Oxford blues

Oxford blues

I’m in Oxford for the annual get-together of the heads of the six legal deposit libraries in the UK and Ireland.  Our host this year is Sarah Thomas, Bodley’s Librarian – an American, incidentally, but with Welsh roots – and we meet in her room, overlooking the Sheldonian Theatre and Broad Street.

The main theme of our formal discussions, unsurprisingly, is electronic legal deposit: the effort to secure a legal Regulation to give effect to the Legal Deposit Libraries Act 2003.  This will enable the libraries to collect, store and give in-building access to most websites, e-books, e-journals and other UK digital publications.  As the prospect of a Regulation nears we pay more attention to how we’re going to put the new system into operation in the libraries: a big challenge in addition to our continuing duty to collect print publications.

Our informal conversations are dominated, again unsurprisingly, by the impending cuts in public spending, and how the individual libraries might respond. My impression is that the UK academic legal deposit libraries, Oxford and Cambridge, with their substantial private sources of income, may weather the storm better than the three national libraries – the British Library and the national libraries of Scotland and Wales – which are heavily dependent on direct funds from their three governments.

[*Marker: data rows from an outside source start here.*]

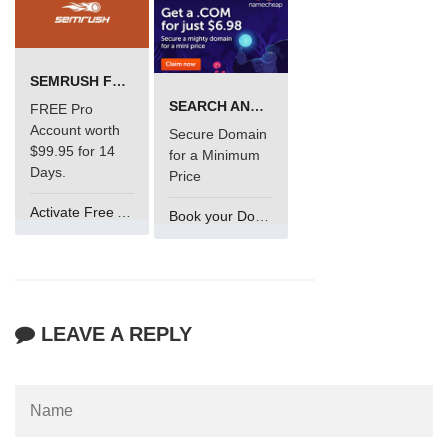
SEMRUSH FREE TRIAL Â€“ PRO ACCOUNT FOR 14 DAYS
SEARCH AND BUY FROM NAMECHEAP
FREE Pro
Account worth
Secure Domain
$99.95 for 14
for a Minimum
Days.
Price
Activate Free Account
Book your Domain Now
LEAVE A REPLY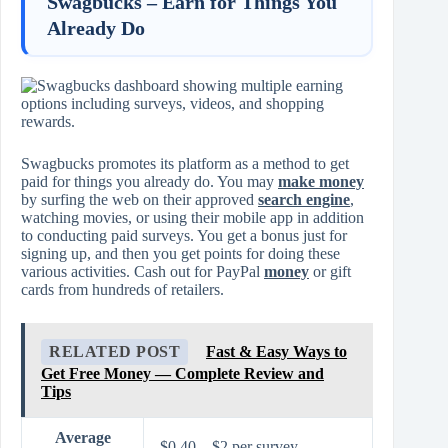
Swagbucks – Earn for Things You
Already Do
Swagbucks promotes its platform as a method to get
paid for things you already do. You may
make money
by surfing the web on their approved
search engine
,
watching movies, or using their mobile app in addition
to conducting paid surveys. You get a bonus just for
signing up, and then you get points for doing these
various activities. Cash out for PayPal
money
or gift
cards from hundreds of retailers.
RELATED POST
Fast & Easy Ways to
Get Free Money — Complete Review and
Tips
Average
$0.40 – $2 per survey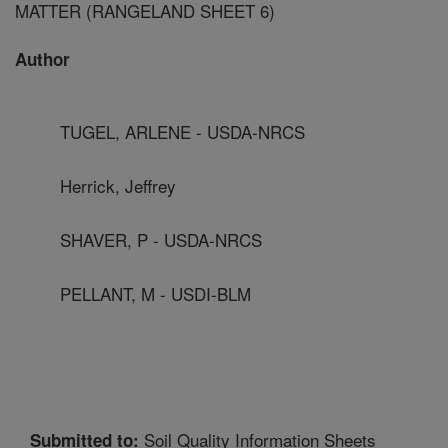
MATTER (RANGELAND SHEET 6)
Author
TUGEL, ARLENE - USDA-NRCS
Herrick, Jeffrey
SHAVER, P - USDA-NRCS
PELLANT, M - USDI-BLM
Soil Quality Information Sheets
Submitted to: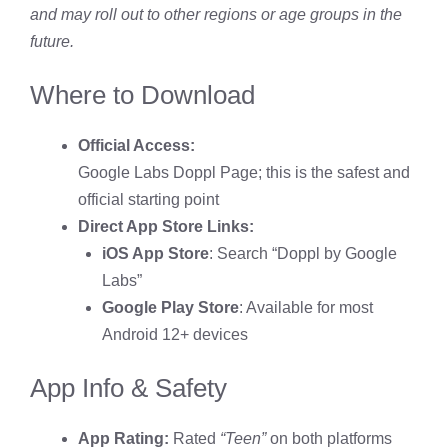
and may roll out to other regions or age groups in the
future.
Where to Download
Official Access:
Google Labs Doppl Page
; this is the safest and
official starting point
Direct App Store Links:
iOS App Store
: Search “Doppl by Google
Labs”
Google Play Store
: Available for most
Android 12+ devices
App Info & Safety
App Rating:
Rated
“Teen”
on both platforms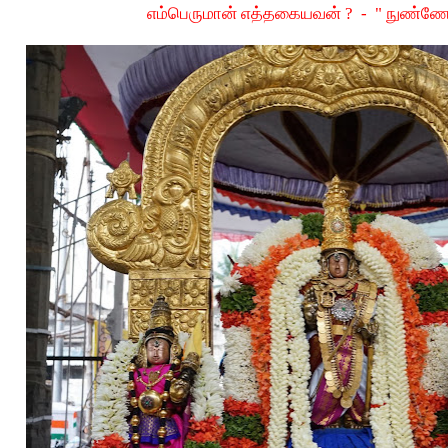
எம்பெருமான் எத்தகையவன் ? - " நுண்ண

More positively, the meeting is a chance to exchange news and to learn about new developments in the other libraries – especially of course the Bodleian Libraries.  We learn about exciting plans to transform the dour New Bodleian building in Broad Street: preserving the façade, gutting the inner core of antiquated bookstacks, and adapting the space to welcome the public in and introduce more facilities for creative hybrid (print and digital) scholarship.  For me this is quite close to what we’ve tried to achieve in the National Library of Wales through the visitor centre and the renovation of the reading rooms.

We’re shown the results of the Bodleian’s JISC-funded project to catalogue and digitise parts of the unique John Johnson collection of printed ephemera.  This is an amazingly large and diverse ‘museum of what is commonly thrown away’: 1.5m items from the sixteenth to the mid-twentieth century.   My favourite is a print of ‘Toby the sapient pig’ (1817).  We discuss a well-known digitisation problem, which exercises us here in Aberystwyth: how to reduce the substantial costs of creating the metadata required to retrieve images of ‘difficult material’ like ephemera.

Finally, after a visit to the Ashmolean Museum (newly modernised) and Modern Art Oxford (new Howard Hodgkin paintings), I head back on the train to Didcot and Swansea, physically tired but mentally refreshed.